• _Task statement_
Rewrite the rows below from the line containing "right elbow: (1212, 757, 9)" through the line containing "left hip: (1366, 884, -2)", both included, and shift every number in each keypoint triple up by 140. Leave the other text on those lines unchanged.

• _Records provided_
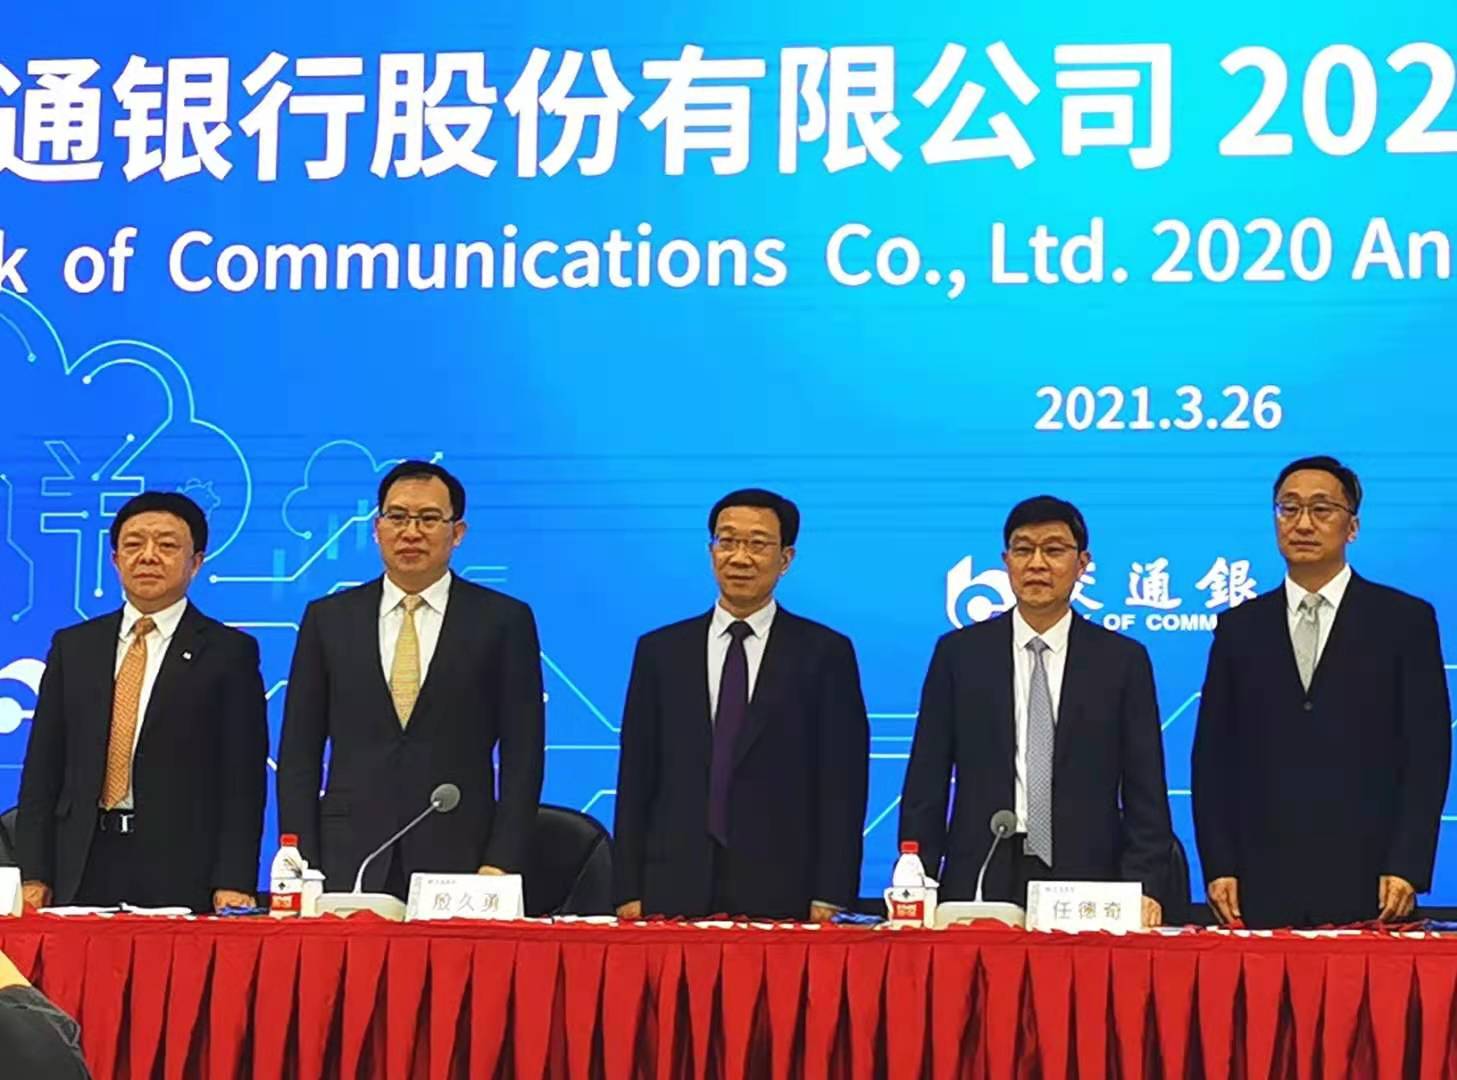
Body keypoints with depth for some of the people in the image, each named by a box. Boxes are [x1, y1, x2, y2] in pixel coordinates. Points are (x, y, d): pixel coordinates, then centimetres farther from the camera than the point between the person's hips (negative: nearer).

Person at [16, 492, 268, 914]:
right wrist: (33, 875, 1)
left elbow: (244, 780, -2)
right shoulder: (72, 647, 13)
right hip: (81, 872, 3)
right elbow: (43, 769, 11)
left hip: (183, 878, -3)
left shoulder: (229, 652, 3)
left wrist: (234, 885, -11)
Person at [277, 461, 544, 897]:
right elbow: (300, 754, 9)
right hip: (348, 866, 2)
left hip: (458, 864, -1)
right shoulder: (328, 618, 10)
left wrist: (501, 865, -6)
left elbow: (522, 757, 2)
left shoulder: (503, 620, 4)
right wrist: (302, 869, 0)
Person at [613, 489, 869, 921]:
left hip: (782, 897, -2)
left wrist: (831, 898, -6)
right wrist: (628, 893, 1)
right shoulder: (660, 651, 10)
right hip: (674, 894, 2)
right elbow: (636, 777, 8)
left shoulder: (825, 653, 4)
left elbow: (843, 784, 1)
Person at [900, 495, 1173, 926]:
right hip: (980, 883, 0)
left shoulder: (1123, 660, 7)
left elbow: (1145, 793, 5)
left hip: (1086, 887, 0)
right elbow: (926, 783, 7)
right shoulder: (959, 653, 8)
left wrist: (1143, 889, -6)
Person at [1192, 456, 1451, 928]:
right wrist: (1218, 867, 0)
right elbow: (1212, 757, 9)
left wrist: (1407, 868, -8)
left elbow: (1427, 752, 1)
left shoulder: (1405, 620, 5)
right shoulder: (1239, 627, 12)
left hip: (1366, 884, -2)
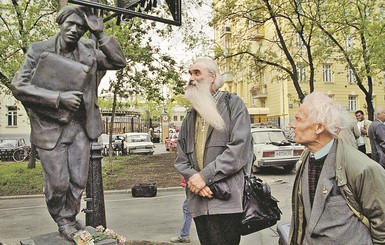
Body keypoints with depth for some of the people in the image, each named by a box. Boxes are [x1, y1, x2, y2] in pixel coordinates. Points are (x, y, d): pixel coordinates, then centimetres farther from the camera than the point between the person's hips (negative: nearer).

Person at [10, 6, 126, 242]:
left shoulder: (89, 50, 1)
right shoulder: (39, 50, -9)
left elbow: (119, 62, -2)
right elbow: (18, 86, -13)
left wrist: (100, 34, -11)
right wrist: (59, 98, -23)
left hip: (81, 125, 3)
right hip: (50, 126, -3)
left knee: (78, 181, 9)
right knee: (58, 183, 2)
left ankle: (70, 219, 34)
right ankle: (63, 221, 30)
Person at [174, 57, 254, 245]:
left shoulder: (233, 104, 2)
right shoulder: (191, 116, 19)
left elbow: (239, 148, -11)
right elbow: (181, 158, 13)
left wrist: (205, 176, -13)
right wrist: (193, 178, -8)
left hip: (226, 200, -5)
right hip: (199, 202, 5)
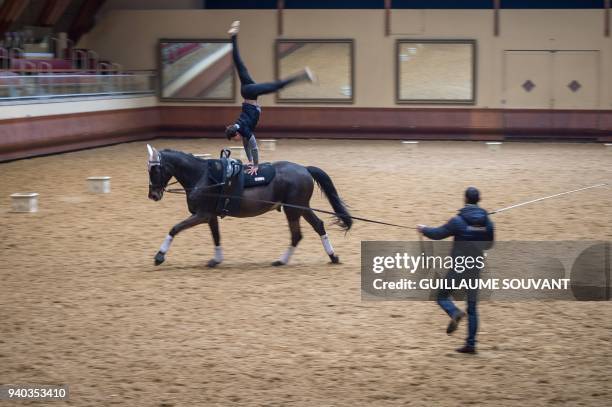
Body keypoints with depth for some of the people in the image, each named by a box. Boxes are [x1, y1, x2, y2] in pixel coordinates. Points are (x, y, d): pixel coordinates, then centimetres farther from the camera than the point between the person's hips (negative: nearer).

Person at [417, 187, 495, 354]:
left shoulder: (458, 221, -12)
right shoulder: (487, 221, 1)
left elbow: (438, 234, -4)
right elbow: (489, 244, 13)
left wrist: (423, 229, 14)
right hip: (475, 269, 4)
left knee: (442, 296, 10)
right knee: (472, 306, 12)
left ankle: (455, 313, -22)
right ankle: (471, 344, 8)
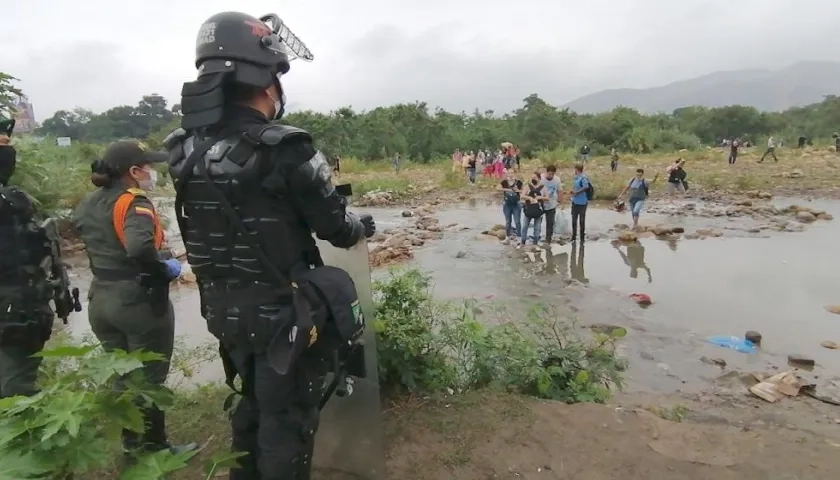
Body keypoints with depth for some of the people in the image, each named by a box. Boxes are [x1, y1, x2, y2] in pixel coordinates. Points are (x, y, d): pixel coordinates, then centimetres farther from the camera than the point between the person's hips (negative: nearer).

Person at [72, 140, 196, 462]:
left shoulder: (88, 204, 6)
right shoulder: (134, 202, -20)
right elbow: (139, 248, -38)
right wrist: (166, 269, -22)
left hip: (101, 300, 8)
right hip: (139, 301, -8)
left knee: (122, 375, 20)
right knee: (149, 378, 8)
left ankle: (131, 444, 33)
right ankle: (153, 447, 23)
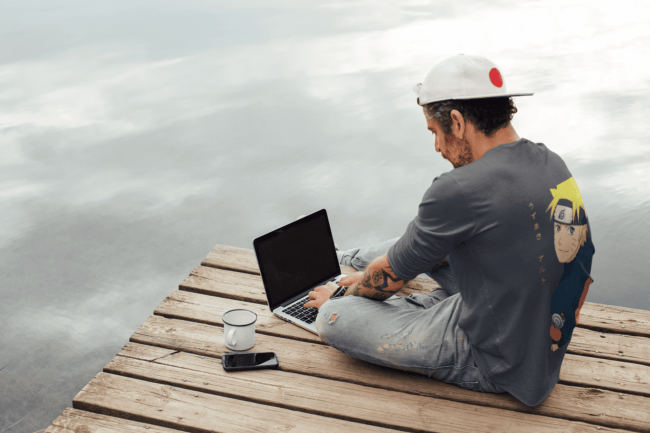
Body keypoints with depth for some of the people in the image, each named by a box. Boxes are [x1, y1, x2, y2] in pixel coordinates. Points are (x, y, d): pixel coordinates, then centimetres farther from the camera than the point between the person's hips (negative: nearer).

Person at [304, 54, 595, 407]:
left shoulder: (459, 191, -28)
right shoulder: (551, 162, 0)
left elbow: (391, 277, -12)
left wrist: (344, 295, 12)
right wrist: (367, 276, 21)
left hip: (494, 364, -9)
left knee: (332, 319, -12)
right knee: (427, 241, 23)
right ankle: (350, 259, 45)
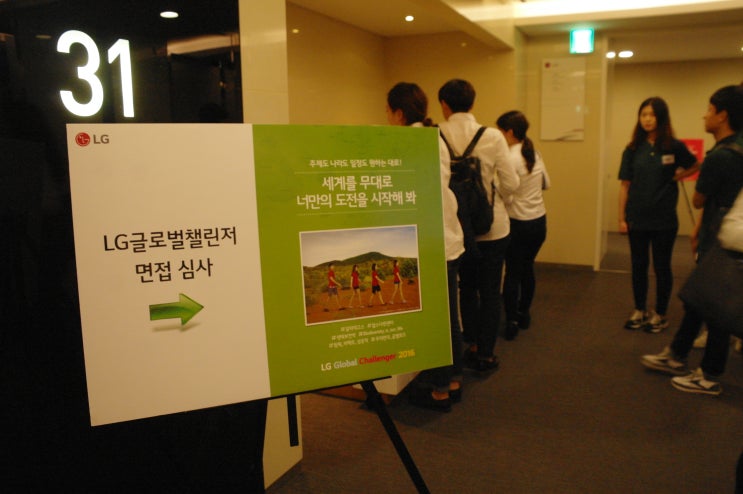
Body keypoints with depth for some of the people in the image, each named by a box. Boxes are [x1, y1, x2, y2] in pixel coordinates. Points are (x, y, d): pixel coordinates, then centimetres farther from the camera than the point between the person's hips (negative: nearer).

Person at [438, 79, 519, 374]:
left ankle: (472, 347, 29)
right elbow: (510, 184, -9)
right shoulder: (492, 137, -11)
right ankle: (486, 355, 20)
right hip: (491, 226, -1)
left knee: (466, 287, 20)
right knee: (490, 291, 12)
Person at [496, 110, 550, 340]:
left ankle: (512, 322, 8)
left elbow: (507, 197, -20)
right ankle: (524, 315, 29)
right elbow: (546, 184, 17)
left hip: (518, 224, -7)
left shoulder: (510, 158, -18)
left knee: (512, 272, 4)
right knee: (527, 269, 18)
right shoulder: (535, 153, 5)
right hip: (539, 221, 7)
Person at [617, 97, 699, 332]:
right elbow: (625, 185, 1)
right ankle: (639, 311, 25)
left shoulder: (674, 146, -4)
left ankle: (660, 315, 21)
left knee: (661, 267, 8)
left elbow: (695, 166, 15)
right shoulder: (633, 149, 0)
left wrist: (677, 176, -3)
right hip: (637, 218, 2)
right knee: (639, 266, 11)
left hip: (664, 220, -2)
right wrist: (622, 218, -2)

• _Written reply_
right elbow: (1352, 897, 149)
left wrist: (1547, 1008, 132)
left elbow: (1567, 892, 141)
left shoulder: (1545, 760, 145)
right shoulder: (1379, 767, 152)
left hip: (1506, 1024, 138)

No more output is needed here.